From: Marcelo Tosatti
Date: Wed Dec 09 2020 - 13:56:41 EST


On Tue, Dec 08, 2020 at 10:33:15PM +0100, Thomas Gleixner wrote:
> On Tue, Dec 08 2020 at 15:11, Marcelo Tosatti wrote:
> > On Tue, Dec 08, 2020 at 05:02:07PM +0100, Thomas Gleixner wrote:
> >> On Tue, Dec 08 2020 at 16:50, Maxim Levitsky wrote:
> >> > On Mon, 2020-12-07 at 20:29 -0300, Marcelo Tosatti wrote:
> >> >> > +This ioctl allows to reconstruct the guest's IA32_TSC and TSC_ADJUST value
> >> >> > +from the state obtained in the past by KVM_GET_TSC_STATE on the same vCPU.
> >> >> > +
> >> >> > +If 'KVM_TSC_STATE_TIMESTAMP_VALID' is set in flags,
> >> >> > +KVM will adjust the guest TSC value by the time that passed since the moment
> >> >> > +CLOCK_REALTIME timestamp was saved in the struct and current value of
> >> >> > +CLOCK_REALTIME, and set the guest's TSC to the new value.
> >> >>
> >> >> This introduces the wraparound bug in Linux timekeeping, doesnt it?
> >>
> >> Which bug?
> >
> > max_cycles overflow. Sent a message to Maxim describing it.
>
> Truly helpful. Why the hell did you not talk to me when you ran into
> that the first time?

Because

1) Users wanted CLOCK_BOOTTIME to stop counting while the VM
is paused (so we wanted to stop guest clock when VM is paused anyway).

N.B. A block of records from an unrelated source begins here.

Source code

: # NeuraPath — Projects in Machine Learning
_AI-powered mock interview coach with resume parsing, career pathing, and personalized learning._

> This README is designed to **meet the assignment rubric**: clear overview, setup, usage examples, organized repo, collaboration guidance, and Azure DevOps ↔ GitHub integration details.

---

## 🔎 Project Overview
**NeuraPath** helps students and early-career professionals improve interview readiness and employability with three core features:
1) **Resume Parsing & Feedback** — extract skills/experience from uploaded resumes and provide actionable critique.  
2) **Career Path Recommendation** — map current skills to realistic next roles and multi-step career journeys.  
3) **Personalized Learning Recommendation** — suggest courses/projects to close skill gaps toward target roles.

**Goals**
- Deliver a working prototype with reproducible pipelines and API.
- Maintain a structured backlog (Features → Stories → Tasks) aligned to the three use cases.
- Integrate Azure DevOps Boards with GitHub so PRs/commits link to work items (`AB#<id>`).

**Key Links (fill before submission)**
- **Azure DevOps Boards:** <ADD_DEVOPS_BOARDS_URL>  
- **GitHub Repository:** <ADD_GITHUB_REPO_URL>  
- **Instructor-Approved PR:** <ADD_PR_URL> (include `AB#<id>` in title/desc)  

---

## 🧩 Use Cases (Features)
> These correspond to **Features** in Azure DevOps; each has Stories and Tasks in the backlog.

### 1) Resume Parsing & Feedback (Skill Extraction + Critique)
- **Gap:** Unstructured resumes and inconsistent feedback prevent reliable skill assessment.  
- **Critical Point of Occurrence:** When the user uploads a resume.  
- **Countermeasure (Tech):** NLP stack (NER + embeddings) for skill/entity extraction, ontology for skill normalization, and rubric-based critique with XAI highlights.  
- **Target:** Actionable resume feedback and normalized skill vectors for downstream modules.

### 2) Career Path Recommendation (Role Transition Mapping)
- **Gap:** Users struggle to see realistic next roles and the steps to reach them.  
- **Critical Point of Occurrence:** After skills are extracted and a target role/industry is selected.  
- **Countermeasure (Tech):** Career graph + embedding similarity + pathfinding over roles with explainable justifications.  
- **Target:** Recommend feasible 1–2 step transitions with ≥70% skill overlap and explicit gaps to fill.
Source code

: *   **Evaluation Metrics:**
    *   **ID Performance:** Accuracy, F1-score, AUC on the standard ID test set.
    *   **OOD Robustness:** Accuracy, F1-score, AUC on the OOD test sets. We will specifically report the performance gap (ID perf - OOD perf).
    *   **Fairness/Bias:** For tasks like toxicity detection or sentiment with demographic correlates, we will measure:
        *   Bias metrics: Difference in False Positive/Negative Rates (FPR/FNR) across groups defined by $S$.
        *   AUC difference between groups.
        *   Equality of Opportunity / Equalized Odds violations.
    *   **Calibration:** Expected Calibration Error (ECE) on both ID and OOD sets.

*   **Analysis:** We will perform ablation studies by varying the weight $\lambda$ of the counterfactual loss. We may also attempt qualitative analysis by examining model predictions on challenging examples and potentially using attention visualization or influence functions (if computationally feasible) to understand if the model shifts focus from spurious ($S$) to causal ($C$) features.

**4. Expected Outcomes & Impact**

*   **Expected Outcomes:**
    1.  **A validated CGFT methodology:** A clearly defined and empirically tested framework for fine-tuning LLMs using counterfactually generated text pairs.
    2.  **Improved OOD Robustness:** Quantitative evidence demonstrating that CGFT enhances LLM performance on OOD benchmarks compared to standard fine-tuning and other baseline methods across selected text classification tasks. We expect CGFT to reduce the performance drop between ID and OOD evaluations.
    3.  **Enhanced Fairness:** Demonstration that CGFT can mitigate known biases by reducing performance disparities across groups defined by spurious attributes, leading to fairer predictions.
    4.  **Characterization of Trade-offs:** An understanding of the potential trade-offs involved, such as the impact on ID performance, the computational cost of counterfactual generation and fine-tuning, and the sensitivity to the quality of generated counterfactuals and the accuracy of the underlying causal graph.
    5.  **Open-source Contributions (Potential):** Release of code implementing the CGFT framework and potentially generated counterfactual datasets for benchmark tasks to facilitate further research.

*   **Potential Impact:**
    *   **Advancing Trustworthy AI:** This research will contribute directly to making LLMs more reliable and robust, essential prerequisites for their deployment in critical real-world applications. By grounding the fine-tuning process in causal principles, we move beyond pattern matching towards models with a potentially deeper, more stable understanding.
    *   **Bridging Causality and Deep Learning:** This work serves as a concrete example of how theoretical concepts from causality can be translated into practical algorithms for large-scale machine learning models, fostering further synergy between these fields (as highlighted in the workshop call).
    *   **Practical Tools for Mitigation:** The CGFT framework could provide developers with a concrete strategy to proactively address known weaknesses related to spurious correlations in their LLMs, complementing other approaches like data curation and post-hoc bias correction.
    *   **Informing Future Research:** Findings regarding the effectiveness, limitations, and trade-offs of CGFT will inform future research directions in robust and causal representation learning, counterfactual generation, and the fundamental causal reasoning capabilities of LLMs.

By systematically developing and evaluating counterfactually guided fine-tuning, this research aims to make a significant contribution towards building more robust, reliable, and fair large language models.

2) The solution to inject NMIs to the guest seemed overly
complicated.

> >> For one I have no idea which bug you are talking about and if the bug is
> >> caused by the VMM then why would you "fix" it in the guest kernel.
> >
> > 1) Stop guest, save TSC value of cpu-0 = V.
> > 2) Wait for some amount of time = W.
> > 3) Start guest, load TSC value with V+W.
> >
> > Can cause an overflow on Linux timekeeping.
>
> Yes, because you violate the basic assumption which Linux timekeeping
> makes. See the other mail in this thread.
>
> Thanks,
>
> tglx